AWS Certified Database – Specialty — Question 225
A company is planning to migrate a 40 TB Oracle database to an Amazon Aurora PostgreSQL DB cluster by using a single AWS Database Migration Service (AWS DMS) task within a single replication instance. During early testing, AWS DMS is not scaling to the company's needs. Full load and change data capture (CDC) are taking days to complete.
The source database server and the target DB cluster have enough network bandwidth and CPU bandwidth for the additional workload. The replication instance has enough resources to support the replication.
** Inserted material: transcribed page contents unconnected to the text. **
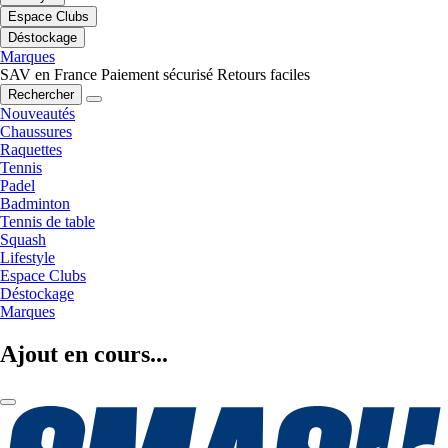
Espace Clubs
Déstockage
Marques
SAV en France
Paiement sécurisé
Retours faciles
Rechercher
Nouveautés
Chaussures
Raquettes
Tennis
Padel
Badminton
Tennis de table
Squash
Lifestyle
Espace Clubs
Déstockage
Marques
Ajout en cours...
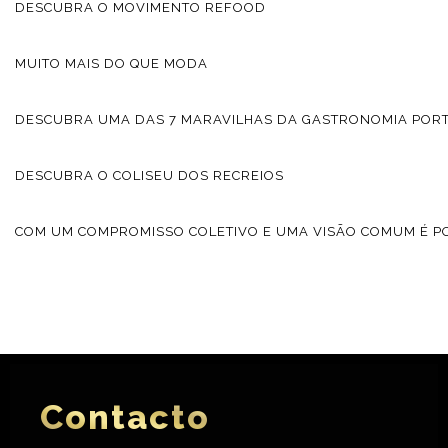
DESCUBRA O MOVIMENTO REFOOD
MUITO MAIS DO QUE MODA
DESCUBRA UMA DAS 7 MARAVILHAS DA GASTRONOMIA POR
DESCUBRA O COLISEU DOS RECREIOS
COM UM COMPROMISSO COLETIVO E UMA VISÃO COMUM É PO
Contacto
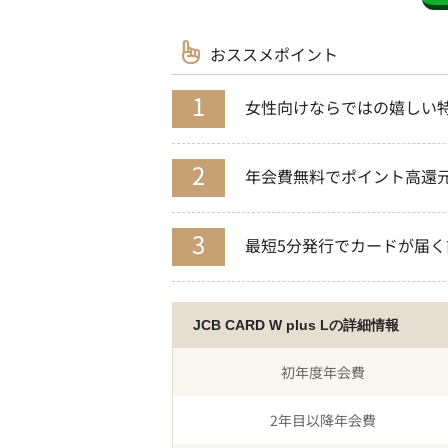
おススメポイント
女性向けならではの嬉しい
年会費無料でポイント高還
最短5分発行でカードが届
JCB CARD W plus Lの詳細情報
初年度年会費
2年目以降年会費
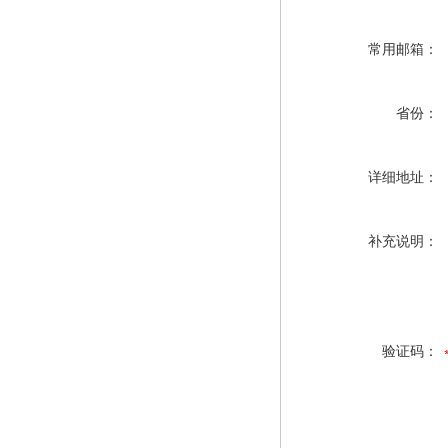
常用邮箱：
省份：
详细地址：
补充说明：
验证码：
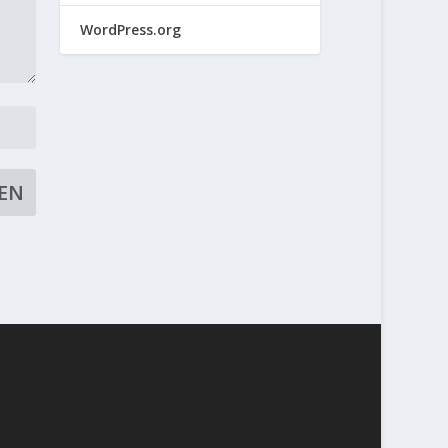
WordPress.org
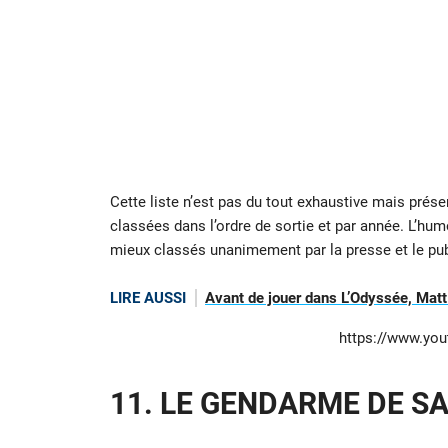
Cette liste n’est pas du tout exhaustive mais pré
classées dans l’ordre de sortie et par année. L’humou
mieux classés unanimement par la presse et le pu
LIRE AUSSI
Avant de jouer dans L’Odyssée, Matt
https://www.yo
11. LE GENDARME DE S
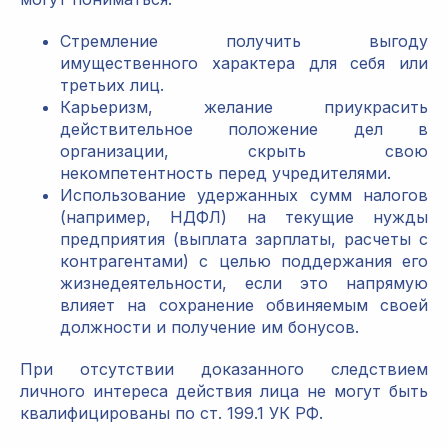
Стремление получить выгоду
имущественного характера для себя или
третьих лиц.
Карьеризм, желание приукрасить
действительное положение дел в
организации, скрыть свою
некомпетентность перед учредителями.
Использование удержанных сумм налогов
(например, НДФЛ) на текущие нужды
предприятия (выплата зарплаты, расчеты с
контрагентами) с целью поддержания его
жизнедеятельности, если это напрямую
влияет на сохранение обвиняемым своей
должности и получение им бонусов.
При отсутствии доказанного следствием
личного интереса действия лица не могут быть
квалифицированы по ст. 199.1 УК РФ.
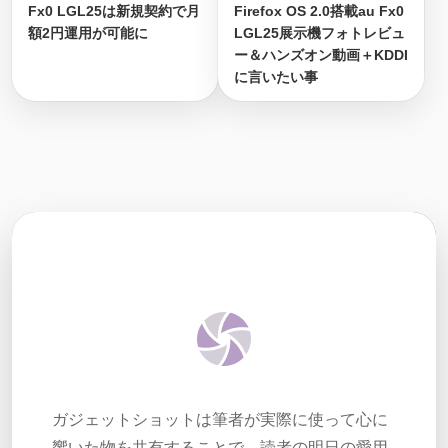
Fx0 LGL25は新規契約で月
Firefox OS 2.0搭載au Fx0
額2円運用が可能に
LGL25展示機フォトレビュ
ー＆ハンズオン動画＋KDDI
に言いたい事
ガジェットショットは筆者が実際に使って心に
響いた物を共有することで、読者の明日の愛用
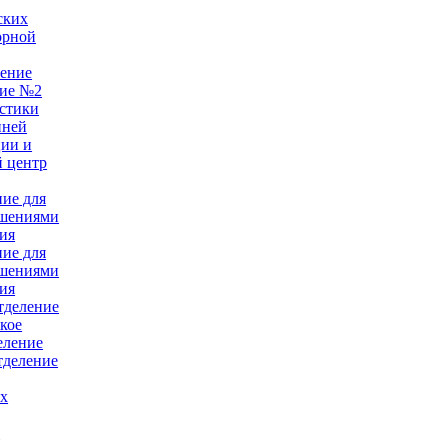
ских
орной
ление
ние №2
стики
нней
ции и
 центр
ние для
ушениями
ия
ние для
ушениями
ия
тделение
кое
еление
тделение
ых
е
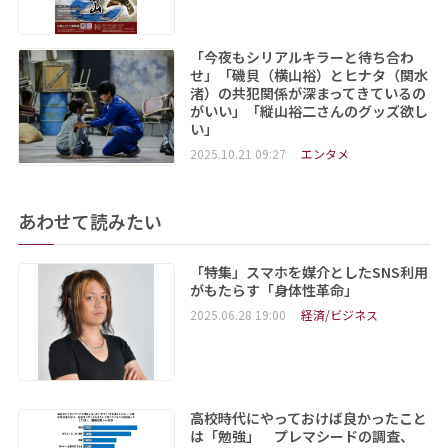
「今夜もシリアルキラーと待ち合わ
せ」「磯貝（横山裕）とヒナタ（関水
渚）の共犯関係が深まってきているの
がいい」「縦山裕二さんのグッズ欲し
い」
2025.10.21 09:27
エンタメ
あわせて読みたい
「特集」スマホを媒介としたSNS利用
がもたらす「身体性革命」
2025.06.28 19:00
経済/ビジネス
高校時代にやっておけば良かったこと
は「勉強」 プレマシードの調査、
A database specialist needs to improve database performance, reduce data migration time, and create multiple DMS tasks.
Which combination of changes will meet these requirements? (Choose two.)
Answer options
- A. Increase the value of the ParallelLoadThreads parameter in the DMS task settings for the tables.
- B. Use a smaller set of tables with each DMS task. Set the MaxFullLoadSubTasks parameter to a higher value.
- C. Use a smaller set of tables with each DMS task. Set the MaxFullLoadSubTasks parameter to a lower value.
- D. Use parallel load with different data boundaries for larger tables.
- E. Run the DMS tasks on a larger instance class. Increase local storage on the instance.
Correct answer: B
Explanation
The correct answer is B, as using a smaller set of tables with each DMS task and increasing the MaxFullLoadSubTasks parameter allows for more concurrent processing of data, thereby reducing migration time. Option A may help but does not directly address the need for multiple tasks, while options C and D do not optimize the task execution sufficiently. Option E, while useful for performance, does not focus on creating multiple tasks as required.